Валентин долго молчал.
— Какое же может быть добро и зло? — сказал он наконец. — Добро и зло только тогда имеют значение, когда ты сидишь в своей скорлупе и боишься, как бы твой сосед яблоки у тебя не потаскал из сада. Если потаскает — зло, не потаскает — добро. А если хоть на минуту выйти из скорлупы и взять другой масштаб, где вся наша земля-то в сущности является только песчинкой в общем движении миров, то какое же там добро и зло, к чему о нем беспокоиться?
Он помолчал.
— К тому же и времени здесь нам слишком мало отпущено для того, чтобы что-то делать, начинать и о чем-то беспокоиться. Лучше смотреть и понимать. Все понять — это тоже не плохо.
— А делать кто же будет? — спросил Митенька.
— Найдутся… — сказал спокойно Валентин, — было бы чудом, если бы делать перестали. Потому что это было бы для них смертью. Отними-ка у своего Житникова его дело — торговлю селедками и скупку хлеба, что ему останется? Живущие в навозе бактерии умирают от одного прикосновения свежего воздуха. И немногие имеют право дышать им, этим воздухом.
Он широко обвел рукой весь необъятный горизонт, на котором мерцали бесчисленные миры звезд и планет: в одной стороне перекинулась изогнутой линией Большая Медведица, и высоко над головой стояло созвездие Ориона.
Митенька невольно посмотрел на небо, точно с какою-то новостью для себя, стараясь представить себе всю неизмеримость расстояния, которое отделяет его от этих едва заметных мерцающих точек, которые являются целыми мирами.

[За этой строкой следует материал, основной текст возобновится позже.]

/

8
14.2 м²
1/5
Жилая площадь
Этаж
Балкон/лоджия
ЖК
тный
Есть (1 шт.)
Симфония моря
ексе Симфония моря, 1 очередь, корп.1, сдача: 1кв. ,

Его поразила мысль, что слово жизнь относится не только к тому, что есть в нем и вокруг него на земле, а и к тем едва видимым мирам, которые в действительности огромнее Земли.
И эта жизнь будет всегда.
Ему стало странно и как-то спокойно от этой неизмеримости и вечности жизни, которая в самом деле будет всегда. И странен ему был этот человек, лежавший рядом с ним, как будто он своей сущностью и мыслью перешагнул тесные грани земли и свободно жил тем, что было там, в неизмеримых, неведомых пространствах.
Ночь была тиха. Над землей, облитой месячным светом, сияло звездами беспредельное небо, блестела от месяца роса на траве, и было так тихо, что освещенные с одной стороны лунным светом деревья у строений стояли неподвижно, не шевелясь ни одним листом.
— Когда с тобой говоришь, то все кажется гораздо легче и проще, — сказал Митенька. — Сколько я мучился от нелепости устроения земной жизни, от своего неуменья взяться за дело.